GIVEN DATA: Begin

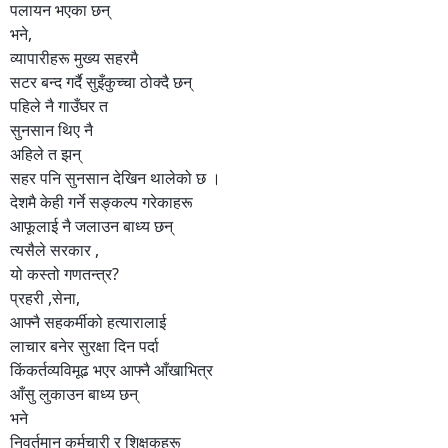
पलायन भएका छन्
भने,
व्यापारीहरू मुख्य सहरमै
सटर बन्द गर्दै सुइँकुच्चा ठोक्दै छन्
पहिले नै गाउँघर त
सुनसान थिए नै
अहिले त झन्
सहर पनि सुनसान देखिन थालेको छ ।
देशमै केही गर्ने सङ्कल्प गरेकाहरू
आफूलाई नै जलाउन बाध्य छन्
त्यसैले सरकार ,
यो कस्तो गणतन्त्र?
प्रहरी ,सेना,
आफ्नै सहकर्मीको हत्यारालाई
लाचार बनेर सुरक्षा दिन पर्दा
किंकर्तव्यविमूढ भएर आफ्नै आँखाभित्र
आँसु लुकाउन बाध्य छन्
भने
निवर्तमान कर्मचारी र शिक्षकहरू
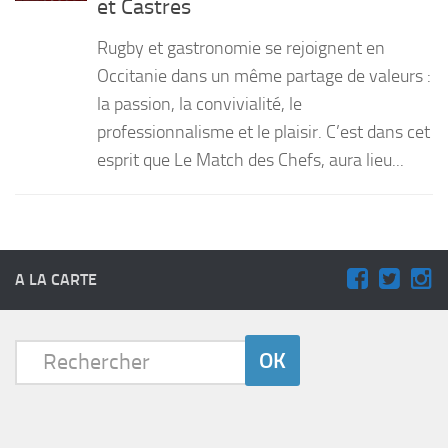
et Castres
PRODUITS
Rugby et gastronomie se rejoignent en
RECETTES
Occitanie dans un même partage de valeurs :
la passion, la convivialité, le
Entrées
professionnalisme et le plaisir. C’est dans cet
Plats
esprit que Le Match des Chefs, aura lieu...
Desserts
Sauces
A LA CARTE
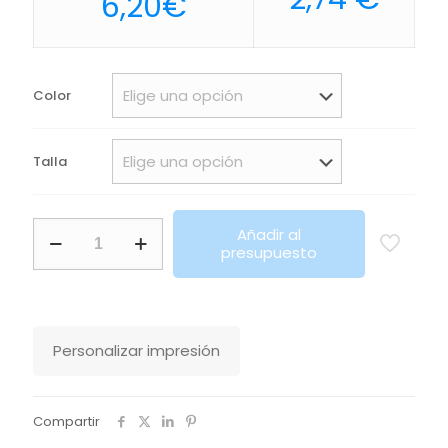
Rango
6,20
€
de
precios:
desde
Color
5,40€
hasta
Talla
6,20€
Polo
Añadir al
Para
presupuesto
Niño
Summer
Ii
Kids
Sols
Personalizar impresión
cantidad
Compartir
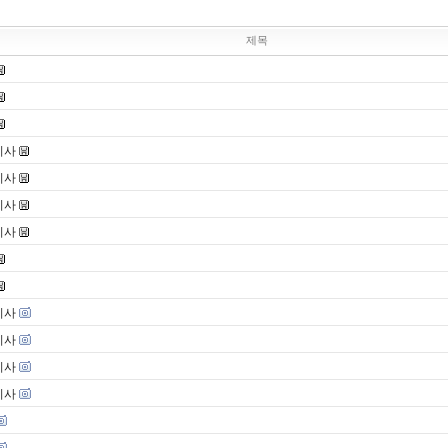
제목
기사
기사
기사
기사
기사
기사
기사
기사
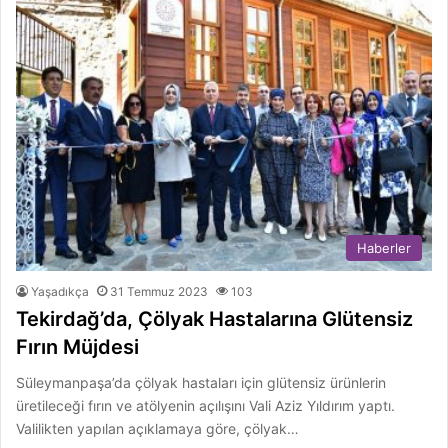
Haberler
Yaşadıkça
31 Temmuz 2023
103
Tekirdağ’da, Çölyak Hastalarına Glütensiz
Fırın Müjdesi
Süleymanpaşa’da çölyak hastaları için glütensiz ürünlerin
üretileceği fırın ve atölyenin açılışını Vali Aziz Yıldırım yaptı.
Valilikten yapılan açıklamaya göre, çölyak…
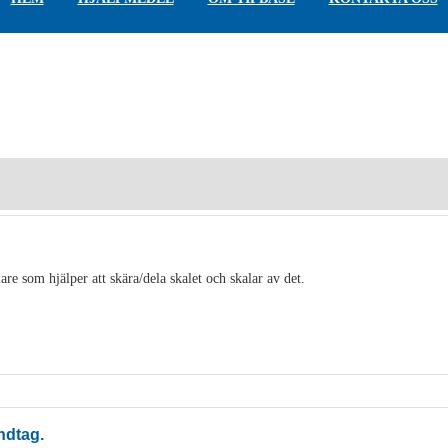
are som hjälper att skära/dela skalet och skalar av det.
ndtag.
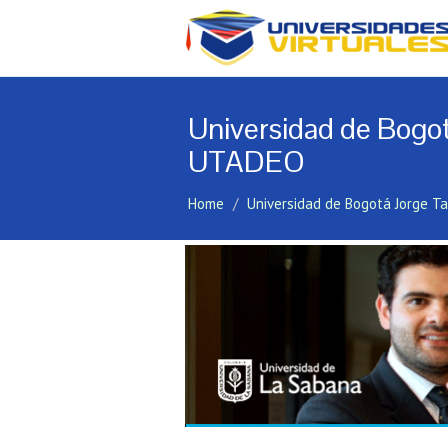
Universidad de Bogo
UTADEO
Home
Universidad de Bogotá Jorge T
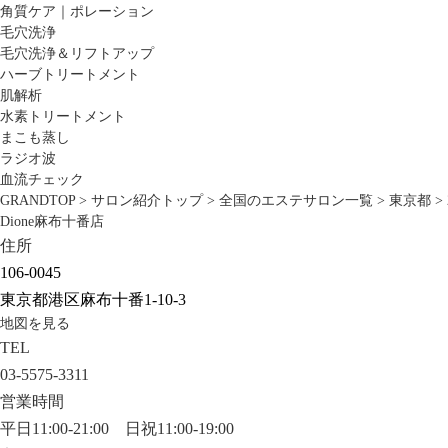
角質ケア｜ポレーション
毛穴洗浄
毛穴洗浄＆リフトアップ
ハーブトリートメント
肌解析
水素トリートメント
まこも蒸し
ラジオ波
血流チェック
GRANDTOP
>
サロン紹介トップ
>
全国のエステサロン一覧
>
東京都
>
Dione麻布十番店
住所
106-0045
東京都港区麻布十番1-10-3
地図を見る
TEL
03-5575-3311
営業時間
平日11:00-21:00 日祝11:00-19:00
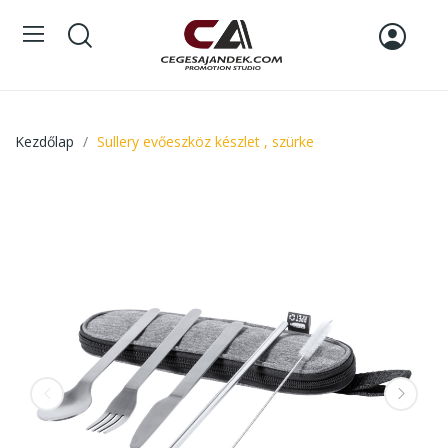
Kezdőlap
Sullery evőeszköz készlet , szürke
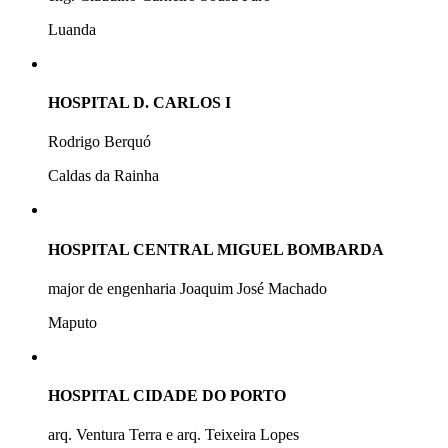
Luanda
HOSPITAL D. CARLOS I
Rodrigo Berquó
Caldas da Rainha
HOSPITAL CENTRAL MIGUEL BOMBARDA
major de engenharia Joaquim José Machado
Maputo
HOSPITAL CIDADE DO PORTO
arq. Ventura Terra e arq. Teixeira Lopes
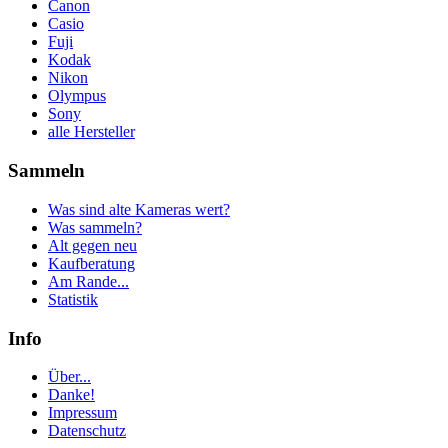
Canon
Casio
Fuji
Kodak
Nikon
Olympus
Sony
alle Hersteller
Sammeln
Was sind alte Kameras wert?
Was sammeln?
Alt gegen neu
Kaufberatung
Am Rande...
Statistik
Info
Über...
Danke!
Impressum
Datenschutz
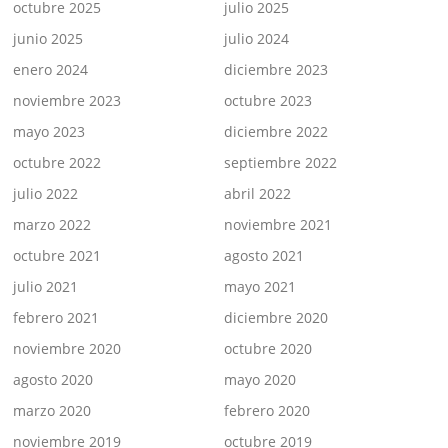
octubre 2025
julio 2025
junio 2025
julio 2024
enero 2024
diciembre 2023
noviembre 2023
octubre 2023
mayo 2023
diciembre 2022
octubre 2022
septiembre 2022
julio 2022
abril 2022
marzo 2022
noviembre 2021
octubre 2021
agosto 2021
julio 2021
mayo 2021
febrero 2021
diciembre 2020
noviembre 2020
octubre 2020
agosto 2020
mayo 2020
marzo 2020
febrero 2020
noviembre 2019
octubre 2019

GIVEN DATA: End
GIVEN DATA: Begin

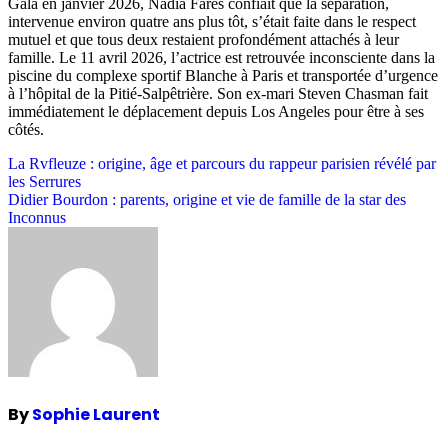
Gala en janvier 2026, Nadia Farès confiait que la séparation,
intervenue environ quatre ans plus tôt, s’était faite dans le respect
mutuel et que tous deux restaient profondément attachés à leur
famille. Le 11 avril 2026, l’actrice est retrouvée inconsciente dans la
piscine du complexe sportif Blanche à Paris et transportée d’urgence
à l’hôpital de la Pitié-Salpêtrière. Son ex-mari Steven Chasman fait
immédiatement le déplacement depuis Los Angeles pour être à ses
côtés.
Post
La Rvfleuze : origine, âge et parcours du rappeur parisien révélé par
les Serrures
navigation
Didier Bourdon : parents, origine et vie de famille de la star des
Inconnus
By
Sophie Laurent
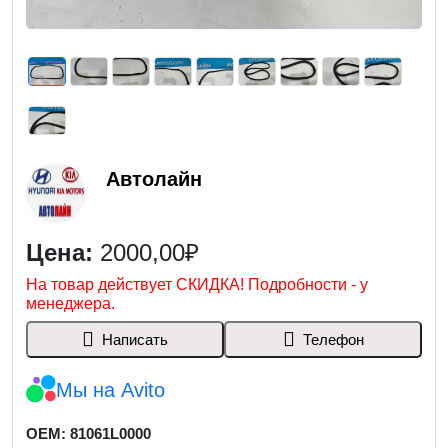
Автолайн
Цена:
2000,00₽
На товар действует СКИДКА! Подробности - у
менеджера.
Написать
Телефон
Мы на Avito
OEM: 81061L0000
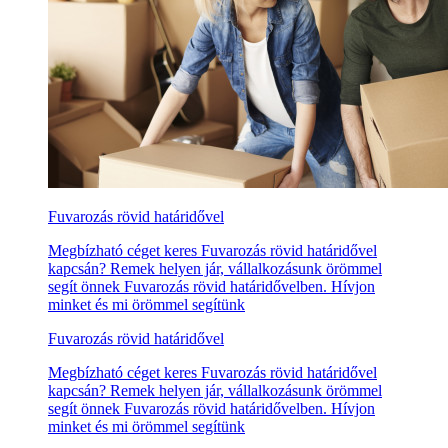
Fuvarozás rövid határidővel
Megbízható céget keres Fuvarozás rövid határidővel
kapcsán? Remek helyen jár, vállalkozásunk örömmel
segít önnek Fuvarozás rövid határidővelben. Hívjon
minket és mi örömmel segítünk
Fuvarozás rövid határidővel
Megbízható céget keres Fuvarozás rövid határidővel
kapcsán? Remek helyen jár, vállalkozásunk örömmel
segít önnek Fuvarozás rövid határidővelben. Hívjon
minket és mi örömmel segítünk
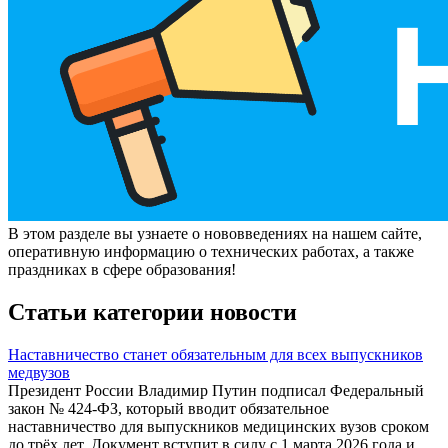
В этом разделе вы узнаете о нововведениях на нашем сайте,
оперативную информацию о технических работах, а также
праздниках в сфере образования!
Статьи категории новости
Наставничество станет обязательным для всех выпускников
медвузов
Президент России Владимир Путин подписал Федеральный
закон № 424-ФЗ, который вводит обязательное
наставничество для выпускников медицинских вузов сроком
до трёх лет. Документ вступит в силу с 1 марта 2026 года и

GIVEN DATA: End

#### DIRECTIONS
Transcribe, word for word, the stretch of lines in the data above from the one with "पलायन भएका छन्" through the one with "Süleymanpaşa’da çölyak hastaları"; omit all pictures.

#### EXERCISE ANSWER
पलायन भएका छन्
भने,
व्यापारीहरू मुख्य सहरमै
सटर बन्द गर्दै सुइँकुच्चा ठोक्दै छन्
पहिले नै गाउँघर त
सुनसान थिए नै
अहिले त झन्
सहर पनि सुनसान देखिन थालेको छ ।
देशमै केही गर्ने सङ्कल्प गरेकाहरू
आफूलाई नै जलाउन बाध्य छन्
त्यसैले सरकार ,
यो कस्तो गणतन्त्र?
प्रहरी ,सेना,
आफ्नै सहकर्मीको हत्यारालाई
लाचार बनेर सुरक्षा दिन पर्दा
किंकर्तव्यविमूढ भएर आफ्नै आँखाभित्र
आँसु लुकाउन बाध्य छन्
भने
निवर्तमान कर्मचारी र शिक्षकहरू
et Castres
PRODUITS
Rugby et gastronomie se rejoignent en
RECETTES
Occitanie dans un même partage de valeurs :
la passion, la convivialité, le
Entrées
professionnalisme et le plaisir. C’est dans cet
Plats
esprit que Le Match des Chefs, aura lieu...
Desserts
Sauces
A LA CARTE
Rango
6,20
€
de
precios:
desde
Color
5,40€
hasta
Talla
6,20€
Polo
Añadir al
Para
presupuesto
Niño
Summer
Ii
Kids
Sols
Personalizar impresión
cantidad
Compartir
제목
기사
기사
기사
기사
기사
기사
기사
기사
Haberler
Yaşadıkça
31 Temmuz 2023
103
Tekirdağ’da, Çölyak Hastalarına Glütensiz
Fırın Müjdesi
Süleymanpaşa’da çölyak hastaları için glütensiz ürünlerin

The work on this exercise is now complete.